Repeat steps 2 and 3
Stop when \(a\) and \(b\) are close enough to each other
Draw a picture illustrating what the Bisection Method does to approximate solutions to
the algebraic equation \(f(x) = 0\).
Write a MATLAB function for the Bisection Method. Be sure that it can take an
anonymous function handle as an input along with an initial lower bound, an initial
upper bound, and an error tolerance.
Test your Bisection Method code on the following algebraic equations.
\(x^2 - 2 = 0\) on \(x \in [0,2]\)
\(\sin(x) + x^2 = 2\ln(x) + 5\) on \(x \in [0,5]\) (be careful! make a plot
first)
\((5-x)e^{x}=5\) on \(x \in [0,5]\)
Let \(f(x)\) be a continuous function on the interval \([a,b]\) and assume that \(f(a)

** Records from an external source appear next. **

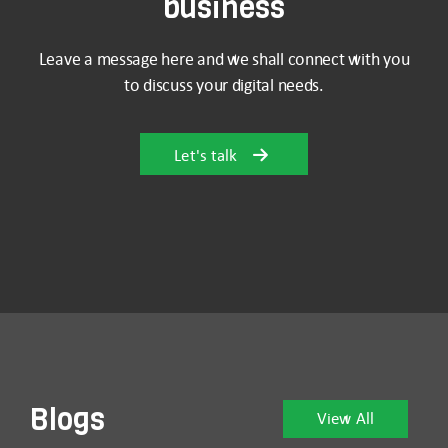
business
Leave a message here and we shall connect with you
to discuss your digital needs.
Let's talk
Blogs
View All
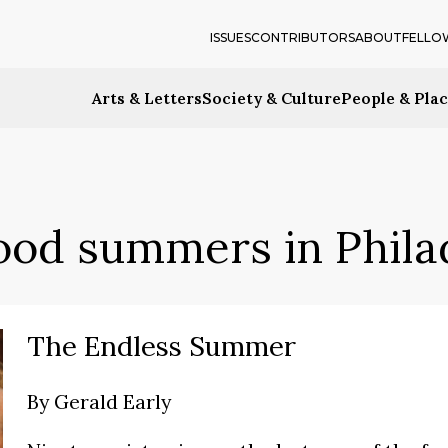
ISSUES
CONTRIBUTORS
ABOUT
FELLO
Arts & Letters
Society & Culture
People & Pla
ood summers in Phila
The Endless Summer
By
Gerald Early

\cdot f(b) \lt 0\). If we want to approximate the solution to the equation \(f(x)=0\) to
within \(\delta\) how many iterations will the bisection method need?
Hint: If we
want an approximation within \(\delta\) then the width of the interval is \(2\delta\).
How many iterations of the bisection method are necessary to approximate \(\sqrt{3}\) to
within \(10^{-3}\), \(10^{-4}\), …, \(10^{-15}\) using the initial interval
\([a,b]=[0,2]\)?
(Coding Challenge) The sum of the squares of the first ten natural numbers is,
\begin{equation*}
1^2 + 2^2 + \dots + 10^2 = 385
\end{equation*}
The square of the sum of the first ten natural numbers is,
\begin{equation*}
(1 + 2 + \dots + 10)^2 = 55^2 = 3025
\end{equation*}
Hence the difference between the sum of the squares of the first ten natural numbers
and the square of the sum is \(3025 - 385 = 2640\).
Write code to find the difference between the sum of the squares of the first one
hundred natural numbers and the square of the sum. Your code needs to run error free
and output only the difference. Consult Chapter 2 of the text if you are stuck.
(Coding Challenge) The prime factors of \(13195\) are \(5, 7, 13\) and \(29\). Write
code to find the largest prime factor of the number \(600851475143\)? Your code needs to
run error free and output only the largest prime factor. Consult Chapter 2 of the text if you are
stuck.
On page 79 of the text the author describes the regula falsi method for solving
algebraic equations of the form \(f(x)=0\). Write MATLAB code to implement the regula falsi method and test it on the previous problems. Compare the number of
iterations necessary for convergence to within \(10^{-8}\) for both the bisection method
and the regula falsi method on several test problems. Find example problems where
bisection converges faster and examples where regula falsi converges faster.